This work addresses the lack of asymptotic theory for multi-armed bandits (MAB) under non-i.i.d., non-sub-Gaussian, and inter-arm dependent reward sequences that support adaptive resource allocation and sequential hypothesis testing. The authors propose the Urn Bandit (UNB) process, which integrates the reinforcement mechanism of urn models into the MAB framework. They establish, for the first time, a general asymptotic theory for MAB processes, proving that the allocation of resources converges almost surely to the optimal arm. Furthermore, they derive a functional central limit theorem (FCLT) for joint empirical processes, enabling rigorous sequential inference tasks such as A/B testing and arm comparisons. Experiments demonstrate that UNB significantly improves average rewards—approaching those of classical MAB algorithms—while preserving the statistical validity of randomized experimental designs.

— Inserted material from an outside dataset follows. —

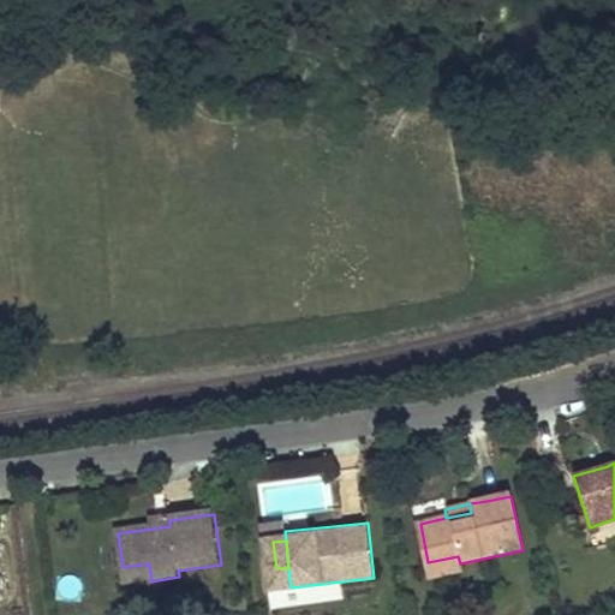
[(458,556),(428,562),(431,577),(461,569),(460,563),(458,556)]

Multi-armed bandit (MAB) processes constitute a foundational subclass of reinforcement learning problems and represent a central topic in statistical decision theory, but are limited to simultaneous adaptive allocation and sequential test, because of the absence of asymptotic theory under non-i.i.d sequence and sublinear information. To address this open challenge, we propose Urn Bandit (UNB) process to integrate the reinforcement mechanism of urn probabilistic models with MAB principles, ensuring almost sure convergence of resource allocation to optimal arms. We establish the joint functional central limit theorem (FCLT) for consistent estimators of expected rewards under non-i.i.d., non-sub-Gaussian and sublinear reward samples with pairwise correlations across arms. To overcome the limitations of existing methods that focus mainly on cumulative regret, we establish the asymptotic theory along with adaptive allocation that serves powerful sequential test, such as arms comparison, A/B testing, and policy valuation. Simulation studies and real data analysis demonstrate that UNB maintains statistical test performance of equal randomization (ER) design but obtain more average rewards like classical MAB processes.